The bright light in the western evening sky, everyone's favorite UFO, is Venus. And it will keep on getting brighter until early July when it will also rendezvous with Jupiter, making an even scarier UFO as it did a few years back.

Not only is Venus getting brighter, it's setting about as late as it can, past 11:30 PM, almost two hours after the end of twilight. Well past the meridian as the sky darkens, Jupiter sets shortly after local midnight (1 AM Daylight Time), maintaining its position to the west of Leo and Regulus. About as Jupiter sets, Saturn transits low to the south just above the three-star head of Scorpius, Antares below. The ringed planet passes opposition to the Sun as our fortnight ends, on Friday the 22nd, when it will rise at sunset, cross to the south at local midnight, and set at sunrise.

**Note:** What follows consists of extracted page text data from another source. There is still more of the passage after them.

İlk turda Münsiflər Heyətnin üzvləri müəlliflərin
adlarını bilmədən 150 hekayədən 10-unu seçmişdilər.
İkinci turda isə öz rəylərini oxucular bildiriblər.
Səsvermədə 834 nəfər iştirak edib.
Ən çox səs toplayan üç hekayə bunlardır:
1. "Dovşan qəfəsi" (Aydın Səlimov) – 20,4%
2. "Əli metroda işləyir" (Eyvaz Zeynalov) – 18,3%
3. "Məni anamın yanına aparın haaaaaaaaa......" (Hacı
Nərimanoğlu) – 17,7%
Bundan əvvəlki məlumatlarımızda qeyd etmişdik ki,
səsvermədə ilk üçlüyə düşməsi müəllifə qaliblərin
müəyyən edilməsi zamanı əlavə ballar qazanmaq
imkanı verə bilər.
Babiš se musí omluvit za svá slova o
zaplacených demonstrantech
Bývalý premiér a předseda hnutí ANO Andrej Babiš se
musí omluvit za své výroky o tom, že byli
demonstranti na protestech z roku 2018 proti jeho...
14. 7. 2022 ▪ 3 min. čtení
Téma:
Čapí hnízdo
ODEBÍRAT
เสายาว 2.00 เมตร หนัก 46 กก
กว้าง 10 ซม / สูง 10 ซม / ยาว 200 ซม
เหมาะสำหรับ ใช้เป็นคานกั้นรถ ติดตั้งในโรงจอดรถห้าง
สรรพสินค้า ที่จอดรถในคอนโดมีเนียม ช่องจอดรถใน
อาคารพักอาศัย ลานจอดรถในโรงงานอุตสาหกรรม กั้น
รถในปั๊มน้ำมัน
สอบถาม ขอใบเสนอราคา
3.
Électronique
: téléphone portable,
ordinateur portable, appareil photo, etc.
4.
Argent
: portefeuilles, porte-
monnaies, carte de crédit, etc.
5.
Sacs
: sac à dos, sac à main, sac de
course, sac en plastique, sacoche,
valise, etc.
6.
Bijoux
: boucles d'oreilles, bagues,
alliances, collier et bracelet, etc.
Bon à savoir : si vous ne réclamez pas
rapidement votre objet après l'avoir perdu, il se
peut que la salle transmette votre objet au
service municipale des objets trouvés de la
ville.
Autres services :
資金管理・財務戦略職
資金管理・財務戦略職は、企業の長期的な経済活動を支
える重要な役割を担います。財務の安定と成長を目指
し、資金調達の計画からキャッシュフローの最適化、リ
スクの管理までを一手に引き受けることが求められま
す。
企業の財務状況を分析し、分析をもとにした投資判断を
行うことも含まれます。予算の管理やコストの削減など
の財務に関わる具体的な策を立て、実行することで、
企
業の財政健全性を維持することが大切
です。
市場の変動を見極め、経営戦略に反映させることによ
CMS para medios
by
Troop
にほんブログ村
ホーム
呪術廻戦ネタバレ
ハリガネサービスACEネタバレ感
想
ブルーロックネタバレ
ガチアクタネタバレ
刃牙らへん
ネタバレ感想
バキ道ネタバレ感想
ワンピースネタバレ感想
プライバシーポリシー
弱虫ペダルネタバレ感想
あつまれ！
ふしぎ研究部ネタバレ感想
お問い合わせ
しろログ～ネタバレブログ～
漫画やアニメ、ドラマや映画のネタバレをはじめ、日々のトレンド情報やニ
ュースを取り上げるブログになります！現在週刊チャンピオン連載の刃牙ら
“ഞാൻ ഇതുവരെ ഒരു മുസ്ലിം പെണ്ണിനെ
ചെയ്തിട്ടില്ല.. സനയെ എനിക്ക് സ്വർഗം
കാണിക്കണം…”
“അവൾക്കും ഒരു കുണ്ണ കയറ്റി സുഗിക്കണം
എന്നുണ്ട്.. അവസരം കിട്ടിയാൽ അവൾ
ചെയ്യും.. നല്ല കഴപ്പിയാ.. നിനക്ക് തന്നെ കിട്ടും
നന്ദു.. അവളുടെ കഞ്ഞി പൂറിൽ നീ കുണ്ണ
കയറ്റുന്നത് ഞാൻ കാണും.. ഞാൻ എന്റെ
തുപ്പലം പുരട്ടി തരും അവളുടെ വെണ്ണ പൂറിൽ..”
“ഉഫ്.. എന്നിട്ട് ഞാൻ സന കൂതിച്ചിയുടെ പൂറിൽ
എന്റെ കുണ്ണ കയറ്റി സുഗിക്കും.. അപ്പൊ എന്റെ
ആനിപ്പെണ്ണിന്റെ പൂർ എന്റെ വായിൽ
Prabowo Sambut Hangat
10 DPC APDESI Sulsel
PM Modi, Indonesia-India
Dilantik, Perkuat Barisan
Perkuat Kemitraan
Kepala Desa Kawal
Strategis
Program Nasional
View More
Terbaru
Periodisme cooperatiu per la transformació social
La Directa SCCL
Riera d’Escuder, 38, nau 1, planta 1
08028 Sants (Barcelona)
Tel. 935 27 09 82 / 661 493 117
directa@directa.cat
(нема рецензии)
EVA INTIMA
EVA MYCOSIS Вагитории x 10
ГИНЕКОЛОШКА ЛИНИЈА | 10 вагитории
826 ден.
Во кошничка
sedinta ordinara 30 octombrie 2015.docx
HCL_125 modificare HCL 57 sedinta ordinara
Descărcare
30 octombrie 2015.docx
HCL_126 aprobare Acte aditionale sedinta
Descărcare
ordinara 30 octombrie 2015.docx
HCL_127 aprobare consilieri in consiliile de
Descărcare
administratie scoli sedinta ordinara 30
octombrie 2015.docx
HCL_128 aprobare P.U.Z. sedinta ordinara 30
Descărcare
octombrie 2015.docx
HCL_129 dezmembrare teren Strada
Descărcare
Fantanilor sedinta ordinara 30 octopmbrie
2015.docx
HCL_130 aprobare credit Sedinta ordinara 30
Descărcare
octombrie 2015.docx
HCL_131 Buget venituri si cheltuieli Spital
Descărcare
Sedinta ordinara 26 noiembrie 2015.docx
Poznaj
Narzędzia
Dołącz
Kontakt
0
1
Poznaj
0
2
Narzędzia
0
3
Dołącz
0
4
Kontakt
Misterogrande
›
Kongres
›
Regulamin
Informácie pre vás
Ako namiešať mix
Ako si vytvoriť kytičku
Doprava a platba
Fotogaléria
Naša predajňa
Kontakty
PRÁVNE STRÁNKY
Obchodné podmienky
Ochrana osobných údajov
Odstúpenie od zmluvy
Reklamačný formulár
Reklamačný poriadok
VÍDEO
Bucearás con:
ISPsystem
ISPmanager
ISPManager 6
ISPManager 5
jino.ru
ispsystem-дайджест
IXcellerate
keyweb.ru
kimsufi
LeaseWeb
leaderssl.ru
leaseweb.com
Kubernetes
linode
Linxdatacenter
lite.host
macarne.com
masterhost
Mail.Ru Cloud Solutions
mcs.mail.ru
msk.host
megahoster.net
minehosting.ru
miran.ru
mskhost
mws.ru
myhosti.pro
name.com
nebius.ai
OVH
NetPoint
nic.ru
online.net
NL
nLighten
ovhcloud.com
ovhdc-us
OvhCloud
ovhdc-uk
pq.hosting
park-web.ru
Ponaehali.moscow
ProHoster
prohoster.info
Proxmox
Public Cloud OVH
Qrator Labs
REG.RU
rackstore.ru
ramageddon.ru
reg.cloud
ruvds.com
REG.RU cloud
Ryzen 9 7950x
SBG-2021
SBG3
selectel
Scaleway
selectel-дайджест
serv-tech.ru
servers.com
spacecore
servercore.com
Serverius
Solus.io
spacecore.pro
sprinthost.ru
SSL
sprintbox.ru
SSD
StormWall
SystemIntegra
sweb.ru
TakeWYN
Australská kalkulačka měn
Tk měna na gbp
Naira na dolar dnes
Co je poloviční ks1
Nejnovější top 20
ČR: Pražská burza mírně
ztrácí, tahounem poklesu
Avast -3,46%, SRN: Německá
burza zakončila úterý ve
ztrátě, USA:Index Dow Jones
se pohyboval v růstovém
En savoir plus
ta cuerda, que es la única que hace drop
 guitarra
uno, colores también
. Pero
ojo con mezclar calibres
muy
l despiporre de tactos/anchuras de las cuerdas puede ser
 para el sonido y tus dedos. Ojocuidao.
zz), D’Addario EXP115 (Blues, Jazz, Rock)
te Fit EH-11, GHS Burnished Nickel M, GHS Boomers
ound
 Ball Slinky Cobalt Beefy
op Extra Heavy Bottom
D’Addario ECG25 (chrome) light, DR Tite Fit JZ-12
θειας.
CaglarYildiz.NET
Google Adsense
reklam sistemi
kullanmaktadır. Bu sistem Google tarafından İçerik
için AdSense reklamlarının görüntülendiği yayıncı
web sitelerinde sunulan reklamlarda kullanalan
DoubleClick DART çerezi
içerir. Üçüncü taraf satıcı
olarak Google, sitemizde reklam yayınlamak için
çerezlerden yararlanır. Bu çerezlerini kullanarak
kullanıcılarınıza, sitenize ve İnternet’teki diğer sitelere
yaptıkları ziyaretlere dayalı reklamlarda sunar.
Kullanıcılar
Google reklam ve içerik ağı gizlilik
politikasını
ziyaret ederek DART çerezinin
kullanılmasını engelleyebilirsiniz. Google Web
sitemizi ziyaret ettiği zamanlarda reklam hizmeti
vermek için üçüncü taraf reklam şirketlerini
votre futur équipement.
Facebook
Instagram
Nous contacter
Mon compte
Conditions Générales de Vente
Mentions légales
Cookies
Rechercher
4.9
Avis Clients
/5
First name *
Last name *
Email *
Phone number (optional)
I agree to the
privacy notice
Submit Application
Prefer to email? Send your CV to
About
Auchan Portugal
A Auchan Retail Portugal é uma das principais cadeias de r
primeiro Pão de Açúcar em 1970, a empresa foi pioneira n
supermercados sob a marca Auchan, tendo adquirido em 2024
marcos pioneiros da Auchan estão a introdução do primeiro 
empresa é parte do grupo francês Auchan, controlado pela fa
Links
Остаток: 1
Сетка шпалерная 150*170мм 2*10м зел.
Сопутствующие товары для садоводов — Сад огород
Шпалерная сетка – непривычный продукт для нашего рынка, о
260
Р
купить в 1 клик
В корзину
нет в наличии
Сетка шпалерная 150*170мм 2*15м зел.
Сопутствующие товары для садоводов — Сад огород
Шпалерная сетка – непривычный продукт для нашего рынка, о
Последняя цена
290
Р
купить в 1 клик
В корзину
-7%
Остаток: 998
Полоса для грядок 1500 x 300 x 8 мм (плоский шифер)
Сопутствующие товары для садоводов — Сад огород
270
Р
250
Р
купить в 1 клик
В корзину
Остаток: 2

Southwest of Jupiter find the roundish head of Hydra, the Water Serpent. The longest constellation in the sky, Hydra, plunging to the southeast, wraps a third of the way around the sky, its tail almost reaching to Libra. Hydra's modern cognate in the southern celestial hemisphere, Hydrus, the Water Snake (it does get confusing), is contained within 30 degrees of the South Celestial Pole south of bright Achernar at the end of Eridanus (the River), and peaks in the evening for those south of the tropics in December. In the early evening, northerners find the Big Dipper nearly overhead, orange Arcturus high to the southeast.